• [YOUR TASK]:
When a line in the records includes the string "hotpants", it goes into the tally; report that tally alone.
_ _ _ _
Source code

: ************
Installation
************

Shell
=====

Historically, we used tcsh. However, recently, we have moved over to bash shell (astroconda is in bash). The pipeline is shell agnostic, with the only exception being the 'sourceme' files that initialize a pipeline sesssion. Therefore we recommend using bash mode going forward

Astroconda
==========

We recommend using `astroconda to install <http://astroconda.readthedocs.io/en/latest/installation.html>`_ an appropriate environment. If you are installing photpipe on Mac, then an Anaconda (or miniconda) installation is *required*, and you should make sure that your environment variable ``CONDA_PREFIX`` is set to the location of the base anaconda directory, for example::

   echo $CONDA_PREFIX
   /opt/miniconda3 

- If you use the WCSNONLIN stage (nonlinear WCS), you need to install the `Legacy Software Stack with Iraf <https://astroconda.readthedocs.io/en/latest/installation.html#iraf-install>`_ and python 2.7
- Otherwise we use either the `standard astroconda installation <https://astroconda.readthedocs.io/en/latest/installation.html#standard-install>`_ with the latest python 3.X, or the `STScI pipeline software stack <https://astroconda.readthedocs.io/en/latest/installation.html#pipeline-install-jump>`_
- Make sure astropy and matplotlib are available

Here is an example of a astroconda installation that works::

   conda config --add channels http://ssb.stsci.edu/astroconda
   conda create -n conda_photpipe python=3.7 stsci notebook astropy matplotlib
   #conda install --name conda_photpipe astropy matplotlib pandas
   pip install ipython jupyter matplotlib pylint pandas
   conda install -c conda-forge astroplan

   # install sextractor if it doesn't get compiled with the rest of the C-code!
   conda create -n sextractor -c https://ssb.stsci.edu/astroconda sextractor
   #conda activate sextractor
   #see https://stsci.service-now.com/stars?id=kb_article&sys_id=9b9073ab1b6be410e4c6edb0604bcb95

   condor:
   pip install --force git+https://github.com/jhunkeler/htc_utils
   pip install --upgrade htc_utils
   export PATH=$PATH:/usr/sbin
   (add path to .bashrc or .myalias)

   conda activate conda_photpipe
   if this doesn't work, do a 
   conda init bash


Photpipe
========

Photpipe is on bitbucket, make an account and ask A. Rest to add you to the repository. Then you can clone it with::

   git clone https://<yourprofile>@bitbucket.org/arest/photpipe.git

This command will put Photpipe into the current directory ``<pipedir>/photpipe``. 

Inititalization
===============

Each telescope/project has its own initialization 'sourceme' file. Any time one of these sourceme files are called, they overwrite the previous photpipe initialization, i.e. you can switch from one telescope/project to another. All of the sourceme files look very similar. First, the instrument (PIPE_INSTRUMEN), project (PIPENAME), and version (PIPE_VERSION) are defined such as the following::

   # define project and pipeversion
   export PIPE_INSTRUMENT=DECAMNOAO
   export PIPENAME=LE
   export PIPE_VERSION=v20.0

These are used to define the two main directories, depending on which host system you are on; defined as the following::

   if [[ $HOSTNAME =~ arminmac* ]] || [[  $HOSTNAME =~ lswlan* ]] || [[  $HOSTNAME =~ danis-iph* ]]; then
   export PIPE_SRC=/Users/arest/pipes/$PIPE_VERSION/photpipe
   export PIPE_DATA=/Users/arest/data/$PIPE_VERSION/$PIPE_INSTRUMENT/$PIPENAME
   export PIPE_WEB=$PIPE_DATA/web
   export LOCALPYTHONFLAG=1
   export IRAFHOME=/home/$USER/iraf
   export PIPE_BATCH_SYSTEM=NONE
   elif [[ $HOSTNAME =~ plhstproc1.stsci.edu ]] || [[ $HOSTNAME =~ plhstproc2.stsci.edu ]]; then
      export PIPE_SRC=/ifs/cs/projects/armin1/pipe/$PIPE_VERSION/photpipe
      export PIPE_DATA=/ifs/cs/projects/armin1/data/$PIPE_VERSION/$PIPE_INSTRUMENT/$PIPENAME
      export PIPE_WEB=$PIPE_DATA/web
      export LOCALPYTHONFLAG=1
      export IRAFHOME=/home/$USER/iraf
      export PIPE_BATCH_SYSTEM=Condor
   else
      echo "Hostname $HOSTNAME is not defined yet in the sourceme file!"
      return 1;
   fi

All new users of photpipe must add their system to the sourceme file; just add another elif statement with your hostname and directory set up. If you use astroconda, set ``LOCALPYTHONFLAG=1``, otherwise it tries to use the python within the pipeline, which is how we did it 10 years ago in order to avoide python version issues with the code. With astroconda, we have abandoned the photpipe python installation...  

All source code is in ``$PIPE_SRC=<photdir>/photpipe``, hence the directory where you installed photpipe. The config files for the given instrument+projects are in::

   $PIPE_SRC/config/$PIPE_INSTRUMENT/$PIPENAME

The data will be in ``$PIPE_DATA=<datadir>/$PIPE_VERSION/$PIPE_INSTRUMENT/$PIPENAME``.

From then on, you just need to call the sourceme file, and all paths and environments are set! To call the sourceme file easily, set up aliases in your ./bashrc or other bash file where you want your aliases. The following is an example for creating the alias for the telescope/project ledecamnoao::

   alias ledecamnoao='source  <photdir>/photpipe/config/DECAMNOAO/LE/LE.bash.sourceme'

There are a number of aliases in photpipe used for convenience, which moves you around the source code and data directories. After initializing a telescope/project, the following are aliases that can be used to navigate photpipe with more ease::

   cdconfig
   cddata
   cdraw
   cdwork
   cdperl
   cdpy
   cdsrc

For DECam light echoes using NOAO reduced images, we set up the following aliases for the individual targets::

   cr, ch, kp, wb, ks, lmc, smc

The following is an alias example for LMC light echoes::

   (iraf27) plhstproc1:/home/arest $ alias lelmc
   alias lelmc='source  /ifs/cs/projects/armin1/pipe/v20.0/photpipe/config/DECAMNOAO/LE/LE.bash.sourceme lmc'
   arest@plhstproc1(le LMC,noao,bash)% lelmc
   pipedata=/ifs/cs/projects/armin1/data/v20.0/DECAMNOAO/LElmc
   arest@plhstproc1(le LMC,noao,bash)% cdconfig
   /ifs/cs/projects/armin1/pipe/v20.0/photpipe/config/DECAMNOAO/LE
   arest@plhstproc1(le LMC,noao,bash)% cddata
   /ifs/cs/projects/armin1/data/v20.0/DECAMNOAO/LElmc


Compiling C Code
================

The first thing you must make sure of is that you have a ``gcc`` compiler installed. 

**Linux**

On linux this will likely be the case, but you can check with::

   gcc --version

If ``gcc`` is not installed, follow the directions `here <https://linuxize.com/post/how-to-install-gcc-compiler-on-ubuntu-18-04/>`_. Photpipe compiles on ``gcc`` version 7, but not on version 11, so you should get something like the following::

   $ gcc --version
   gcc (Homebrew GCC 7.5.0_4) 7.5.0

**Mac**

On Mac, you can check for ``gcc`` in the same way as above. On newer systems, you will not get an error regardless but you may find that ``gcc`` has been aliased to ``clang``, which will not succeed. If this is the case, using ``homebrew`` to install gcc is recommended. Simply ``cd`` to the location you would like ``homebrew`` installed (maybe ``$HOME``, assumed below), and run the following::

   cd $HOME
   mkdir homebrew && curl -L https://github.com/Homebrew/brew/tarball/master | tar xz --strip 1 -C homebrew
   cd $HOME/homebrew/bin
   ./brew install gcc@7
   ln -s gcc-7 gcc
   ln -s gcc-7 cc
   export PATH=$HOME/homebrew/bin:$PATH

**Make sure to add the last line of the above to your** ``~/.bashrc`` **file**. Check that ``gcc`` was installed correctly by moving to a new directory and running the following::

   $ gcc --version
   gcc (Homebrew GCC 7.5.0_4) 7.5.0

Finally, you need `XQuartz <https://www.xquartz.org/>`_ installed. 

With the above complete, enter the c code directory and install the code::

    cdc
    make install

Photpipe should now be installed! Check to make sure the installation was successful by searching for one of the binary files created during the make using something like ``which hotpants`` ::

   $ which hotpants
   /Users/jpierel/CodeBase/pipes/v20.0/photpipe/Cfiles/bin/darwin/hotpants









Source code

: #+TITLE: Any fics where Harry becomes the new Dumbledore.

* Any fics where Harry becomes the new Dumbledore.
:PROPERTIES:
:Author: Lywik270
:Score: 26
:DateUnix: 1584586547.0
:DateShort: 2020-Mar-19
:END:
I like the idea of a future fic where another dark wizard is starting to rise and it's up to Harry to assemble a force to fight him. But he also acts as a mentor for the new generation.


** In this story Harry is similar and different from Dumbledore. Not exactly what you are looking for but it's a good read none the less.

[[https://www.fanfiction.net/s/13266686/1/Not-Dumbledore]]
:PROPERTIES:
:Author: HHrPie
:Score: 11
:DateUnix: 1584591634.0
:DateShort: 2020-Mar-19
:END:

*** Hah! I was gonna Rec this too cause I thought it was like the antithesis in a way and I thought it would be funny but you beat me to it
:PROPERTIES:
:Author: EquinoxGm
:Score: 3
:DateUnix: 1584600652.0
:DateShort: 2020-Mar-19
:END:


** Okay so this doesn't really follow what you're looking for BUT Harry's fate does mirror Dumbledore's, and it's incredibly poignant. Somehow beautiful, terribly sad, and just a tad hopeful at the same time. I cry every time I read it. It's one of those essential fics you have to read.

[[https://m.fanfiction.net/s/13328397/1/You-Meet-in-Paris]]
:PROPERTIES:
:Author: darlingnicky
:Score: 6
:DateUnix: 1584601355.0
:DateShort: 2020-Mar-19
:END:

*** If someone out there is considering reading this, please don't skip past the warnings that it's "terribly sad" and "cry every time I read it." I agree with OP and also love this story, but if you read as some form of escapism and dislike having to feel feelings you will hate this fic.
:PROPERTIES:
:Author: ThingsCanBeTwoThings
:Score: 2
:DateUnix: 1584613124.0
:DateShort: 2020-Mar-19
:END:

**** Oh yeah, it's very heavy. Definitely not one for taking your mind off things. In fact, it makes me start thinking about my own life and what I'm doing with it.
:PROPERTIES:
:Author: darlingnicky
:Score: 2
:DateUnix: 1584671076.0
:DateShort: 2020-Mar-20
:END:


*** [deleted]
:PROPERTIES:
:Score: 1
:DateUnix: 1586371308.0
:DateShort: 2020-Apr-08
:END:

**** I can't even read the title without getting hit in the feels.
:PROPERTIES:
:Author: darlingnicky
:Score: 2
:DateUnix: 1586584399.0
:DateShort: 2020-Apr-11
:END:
_ _ _ _
• [SOLUTION TO THE PROBLEM]:
3